What is GDPR
In short GDPR (General Data Protection Regulation) is an updated version of the Data Protection Act 1998 and will be made law in the UK on the 25th of May 2018.
The EU recognises existing legislation pre-dates developments in use of the internet and social media and that Data is now more readily available to everyone to share around without adequate laws and legislation designed to safeguard personal information.
This GDPR EU compliance regulation will have a far-reaching impact for organizations throughout the world.
With the demise of Safe Harbor, U.S. companies that export and handle the personal data of European citizens will also need to comply with the new requirements put forth or be subject to the same consequences.
If your organization suffers a data breach, under the new EU compliance standard, the following may apply depending on the severity of the breach:
Your organization could be fined up to 4% of global turnover or £17.5 million
However, GDPR does provide exceptions based on whether the appropriate security controls are deployed within the organizations. For example a breached organization that has rendered the data unintelligible through encryption to any person who is not authorized to access the data, is not mandated to notify the affected record owners.

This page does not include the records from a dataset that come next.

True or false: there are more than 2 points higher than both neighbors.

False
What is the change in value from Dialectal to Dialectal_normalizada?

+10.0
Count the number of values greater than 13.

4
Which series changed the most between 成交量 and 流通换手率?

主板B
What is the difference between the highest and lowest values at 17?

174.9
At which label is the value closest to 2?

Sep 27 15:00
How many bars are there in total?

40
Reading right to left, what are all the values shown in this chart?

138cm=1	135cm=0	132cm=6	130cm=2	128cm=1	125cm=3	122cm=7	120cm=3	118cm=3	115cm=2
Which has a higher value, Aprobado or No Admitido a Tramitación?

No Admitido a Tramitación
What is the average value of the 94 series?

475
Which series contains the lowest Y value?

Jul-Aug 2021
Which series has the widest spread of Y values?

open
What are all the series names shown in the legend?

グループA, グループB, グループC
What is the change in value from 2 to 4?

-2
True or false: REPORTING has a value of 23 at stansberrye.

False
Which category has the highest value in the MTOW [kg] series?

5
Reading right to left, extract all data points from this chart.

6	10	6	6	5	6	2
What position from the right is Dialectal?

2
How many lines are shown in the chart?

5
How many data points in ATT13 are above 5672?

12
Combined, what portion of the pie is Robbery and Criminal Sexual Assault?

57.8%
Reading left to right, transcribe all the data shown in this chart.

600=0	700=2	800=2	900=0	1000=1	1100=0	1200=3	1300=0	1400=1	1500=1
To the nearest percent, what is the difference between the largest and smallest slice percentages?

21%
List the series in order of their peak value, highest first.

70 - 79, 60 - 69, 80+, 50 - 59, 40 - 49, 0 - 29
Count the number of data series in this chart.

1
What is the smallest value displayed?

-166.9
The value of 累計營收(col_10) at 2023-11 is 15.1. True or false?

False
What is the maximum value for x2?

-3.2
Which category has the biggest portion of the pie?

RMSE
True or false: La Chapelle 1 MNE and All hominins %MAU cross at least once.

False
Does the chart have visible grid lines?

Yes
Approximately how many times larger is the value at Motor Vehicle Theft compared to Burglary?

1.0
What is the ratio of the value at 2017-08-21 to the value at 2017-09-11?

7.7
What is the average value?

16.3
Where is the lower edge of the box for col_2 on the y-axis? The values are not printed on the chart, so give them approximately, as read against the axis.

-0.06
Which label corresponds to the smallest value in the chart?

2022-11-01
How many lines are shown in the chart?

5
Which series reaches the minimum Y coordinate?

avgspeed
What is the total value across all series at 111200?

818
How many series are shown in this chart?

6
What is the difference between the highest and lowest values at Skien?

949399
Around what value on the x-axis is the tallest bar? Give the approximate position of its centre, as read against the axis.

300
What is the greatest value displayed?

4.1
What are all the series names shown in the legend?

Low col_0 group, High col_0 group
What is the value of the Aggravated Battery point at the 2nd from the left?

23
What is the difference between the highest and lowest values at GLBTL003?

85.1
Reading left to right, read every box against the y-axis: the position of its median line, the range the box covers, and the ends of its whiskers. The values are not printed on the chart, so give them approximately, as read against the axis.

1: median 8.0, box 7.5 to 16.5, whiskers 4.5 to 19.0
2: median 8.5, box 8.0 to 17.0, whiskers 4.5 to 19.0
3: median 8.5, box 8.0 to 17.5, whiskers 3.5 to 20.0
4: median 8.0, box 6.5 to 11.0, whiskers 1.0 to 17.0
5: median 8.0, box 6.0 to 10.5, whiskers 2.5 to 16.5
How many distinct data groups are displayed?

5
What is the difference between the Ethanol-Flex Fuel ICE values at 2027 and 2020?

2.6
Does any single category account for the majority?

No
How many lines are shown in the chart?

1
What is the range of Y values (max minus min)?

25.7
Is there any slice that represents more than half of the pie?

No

The chances of being fined are also reduced if the organization is able to demonstrate that they have tried to secure its data to the best of there abilities and have activley reported data breaches to the ICO (information Commissioner’s Office) within 72hr
To address the GDPR compliance requirements, organizations may need to employ one or more different encryption methods within both their on-premises and cloud infrastructure environments, including the following:
Servers, including via file, application, database, and full disk virtual machine encryption.
- Correct SSL Certificate are implimented. The purpose of this is to securely encrypt all the details that are entered into any forms or fields on a website. A must-have on e-commerce sites and now recommended for all sites in general.
- Newsletter Sign-up managment for customers wishing to stay opted in.
- Ensure all tick box that handles subscriptions are set to the user has to OPT-IN and not opt out as well as adding un-subscribe function.
- Contact Forms
- Ensure that all details are not stored in the website’s SQL database unless stored with encryption.
- Right To Be Forgotten! All websites must have the ability to remove any stored information held on customers.
Storage, including through network-attached storage and storage area network encryption.
Media, through disk encryption.
Networks, for example through high-speed network encryption.
In addition, strong key management is required to not only protect the encrypted data, but to ensure the deletion of files and comply with a user’s right to be forgotten.
Organizations will also need a way to verify the legitimacy of user identities and transactions, and to prove compliance. It is critical that the security controls in place be demonstrable and auditable.
GDPR expects organizations to stay in control of their data to ensure that it is accessed and processed by authorized users only when appropriate. The control requirements are covered in Articles 5, 25, and 32.
According to GDPR organizations must:
- Only process data for authorized purposes
- Ensure data accuracy and integrity
- Minimize subjects’ identity exposure
- Implement data security measures
Encryption keeps data in an unreadable state unless a user or process presents the appropriate key. In accordance with GDPR, this simple control method can restrict data processing only for authorized use, and restrict the amount of time that people are identifiable by their data. Encryption also prevents unauthorized data manipulation; limiting data access to authorized users and monitoring key usage greatly reduces the ability for data to change without authorization. Organizations properly using encryption and its access controls can demonstrate their data’s integrity.
Multi-factor authentication is the first line of defense in any scenario. Strong authentication controls which users have access to the network and the resources found within. By assigning credentials to individuals, organizations can track access to resources to monitor internal risks. Multi-factor authentication also makes it more difficult for unauthorized users to access sensitive resources. For both known and unknown threats, multi-factor authentication raises the barriers to data access making it easier for an organization to stay in control of their data.